This AI computing cluster marks a new era in predictive medicine

What if AI could tell us we have cancer before we show a single symptom? Steve Quake, head of science at the Chan Zuckerberg Initiative, explains how AI can revolutionize science.

What if AI could tell us we have cancer before we show a single symptom? Steve Quake, head of science at the Chan Zuckerberg Initiative, explains how AI can revolutionize science.

AI can help us understand complex systems like our cells. better. The Chan Zuckerberg Initiative is committed to building one of the world’s biggest non-profit life science AI computing clusters to help build digital models of what goes wrong in cells when we get diseases like diabetes or cancer and more.

STEVE QUAKE: The power of artificial intelligence is it helps us understand very complex systems that the human brain struggles to do by itself – and the cell is just such a system. We’ve learned a lot over the past decades about the mysteries of the molecules that make up cells, entire genomes sequenced, protein structures solved.

But, we put aside for quite a while the role of physiology of cells, how cells work, and how they interact with each other, how they create organ systems. And now, we have powerful tools to revisit those questions. We’re making a new initiative to build one of the world’s biggest GPU supercomputers for basic nonprofit research.

And it’s gonna reveal a lot about how we develop as organisms, what goes wrong in diseases like cancer, neurodegeneration, diabetes. And we’re making a really substantial effort to understand this in much more detail and discover, hopefully, new ways to treat disease.

I’m Steve Quake, I’m a biophysicist and bioengineer. I’m the Head of Science at the Chan Zuckerberg Initiative, and a professor at Stanford University.

Science kind of goes in waves, and we’re just emerging from the genome and molecular biology age. We made enormous progress characterizing what individual genes do, and how they work together in genomes, but we have no way to predict from the genome what makes all the cell types of the human body, and how the molecules that make them up achieve their functions.

There’s many interesting mysteries still to solve. One incredibly important one is the immune system: how we respond to a vaccine, what goes wrong in autoimmune disease and allergies, and how the immune system may detect incipient disease, such as early cancers.

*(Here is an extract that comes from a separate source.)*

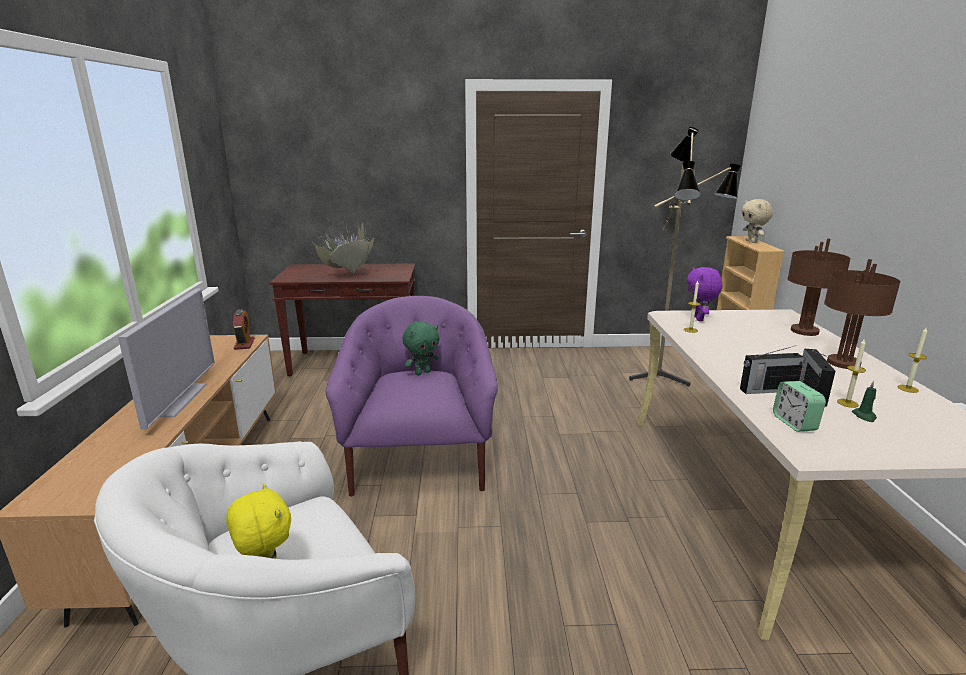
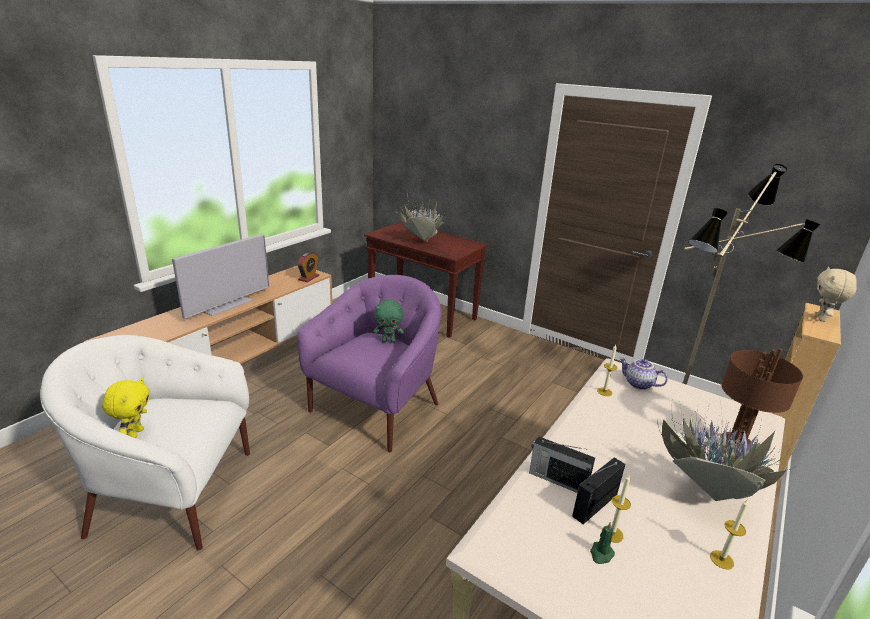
camera: 35 degrees right, 5 degrees up
purple plush toy [687,267,723,321] -> teapot [619,357,668,390]
alarm clock [773,381,826,432] -> none
brown table lamp [824,259,901,369] -> potted plant [657,399,795,501]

But at the moment, we’re benefiting from an enormous technical revolution in science: novel imaging techniques, novel sequencing techniques, the advent of artificial intelligence, large language models. These AI models will provide very detailed insight into how to do cellular therapy, which is using engineered cells to cure disease.

At CZI, we’re investing in novel approaches to do genome engineering of cells to do much more sophisticated things than current cellular therapies allow, and also to detect disease as it’s just beginning to happen.

A large part of my research of the last decade has been the development of cell atlases. The cell atlas is a molecular characterization of all the cell types in the body, and provides unprecedented detail in how one cell differs from another, and how they’re changing with age, development, health and disease.

We got into the making of the cell atlases by first focusing on individual tissues, and trying to understand the cellular complexity of those tissues, particularly in cancer. And that led us to understand that it would be very useful to do this across the entire body.

The Tabula Sapiens represent the culmination of our efforts making cell atlases. We were able to analyze organs from individual human donors and do a full molecular characterization of them. An absolutely crucial tool in making all the cell atlases is the software CELLxGENE, which was developed at CZI.

It provides a very easy interface to investigate and analyze complex data. We’re continuing to grow the Tabula Sapiens. At the same time, CZI has been funding the creation of individual tissue atlases around the world. And those are now all being combined along the Tabula Sapiens into one usable database that we’re making available to the scientific community, and that’s giving us the power to ask deeper questions about the atlas and the cell types within it.

We’re very excited about the promise of large language models and other approaches to machine learning and artificial intelligence to help us understand the mysteries of the cell. And one thing those models need is very well curated data sets, and large data sets to learn on. And that’s what we’ve been able to assemble at CZI.

We’re making one of the world’s biggest GPU supercomputers for basic nonprofit research, and we pulled together a collection of more than 30 million cells, each of which has 20,000 genes characterized, and they’ve been very carefully expert annotated. It’s great learning material for artificial intelligence, and we can’t wait to see what comes out of that from the scientific community.

Over the next 20 years, we’re gonna see profound changes in how we do science. Many of the things that are expensive and difficult experiments to do now, will be done in silico by computers using the insights we’re gaining from artificial intelligence and machine learning.

These AI tools will predict what a single mutation does to cells across the body, what diseases you’re potentially gonna get, and what will happen as we start expressing different genes in an artificial way in cells to try to reprogram them for new functions.

You can imagine many applications of engineered cells in medicine: cells that explore the body, discover tumors in their earliest stages before they can be detected by conventional radiology, cells that might explore across the blood-brain barrier, and discover the plaques that cause neurodegenerative disease, and also start to digest those.

The applications of these insights will lead to earlier interventions, earlier therapies, and it’s gonna be a revolution in medicine.